[WHAT YOU ARE ASKED TO DO]: Write out each line of the entries below that holds the word "opérateur".

[EXTRACTED ENTRIES]:
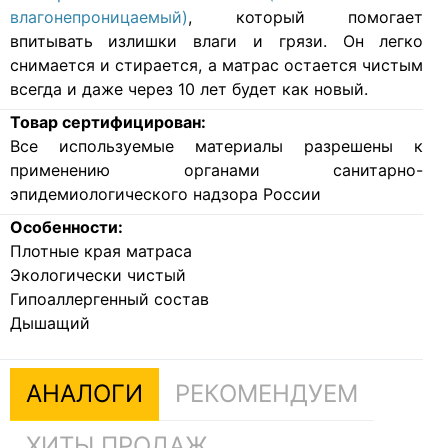
влагонепроницаемый)
, который помогает
впитывать излишки влаги и грязи. Он легко
снимается и стирается, а матрас остается чистым
всегда и даже через 10 лет будет как новый.
Товар сертифицирован:
Все используемые материалы разрешены к
применению органами санитарно-
эпидемиологического надзора России
Особенности:
Плотные края матраса
Экологически чистый
Гипоаллергенный состав
Дышащий
АНАЛОГИ
РЕКОМЕНДУЕМ
ХИТЫ ПРОДАЖ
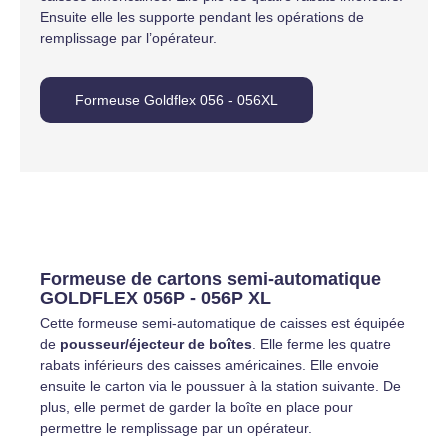
Ensuite elle les supporte pendant les opérations de
remplissage par l’opérateur.
Formeuse Goldflex 056 - 056XL
Formeuse de cartons semi-automatique
GOLDFLEX 056P - 056P XL
Cette formeuse semi-automatique de caisses est équipée
de
pousseur/éjecteur de boîtes
. Elle ferme les quatre
rabats inférieurs des caisses américaines. Elle envoie
ensuite le carton via le poussuer à la station suivante. De
plus, elle permet de garder la boîte en place pour
permettre le remplissage par un opérateur.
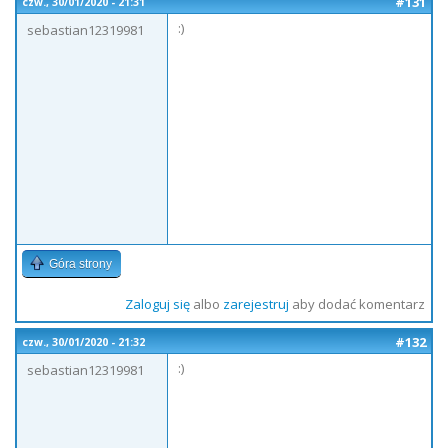
#131
czw., 30/01/2020 - 21:31
:)
sebastian12319981
Góra strony
Zaloguj się
albo
zarejestruj
aby dodać komentarz
#132
czw., 30/01/2020 - 21:32
:)
sebastian12319981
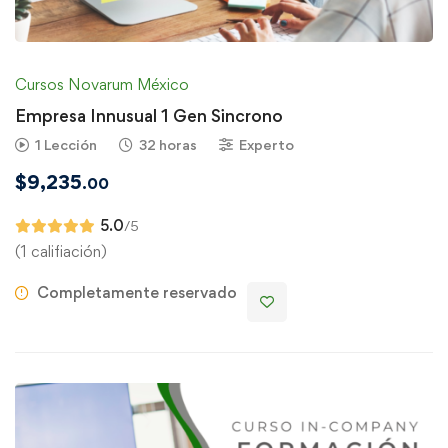
Cursos Novarum México
Empresa Innusual 1 Gen Sincrono
1 Lección
32 horas
Experto
$
9,235
.00
5.0
/5
(1 califiación)
Completamente reservado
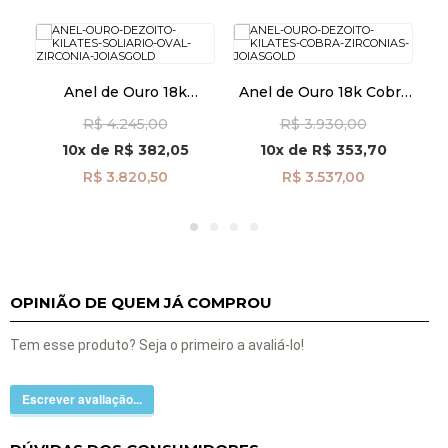
as
Anel de Ouro 18k
Anel de Ouro 18k Cobra
Solitário Oval com
com Zircônias an41970
R$ 4.245,00
R$ 3.930,00
Zircônia an42005
10x
de
R$ 382,05
10x
de
R$ 353,70
R$ 3.820,50
R$ 3.537,00
OPINIÃO DE QUEM JÁ COMPROU
Tem esse produto? Seja o primeiro a avaliá-lo!
Escrever avaliação...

[RESPONSE BELOW]:
remplissage par l’opérateur.
permettre le remplissage par un opérateur.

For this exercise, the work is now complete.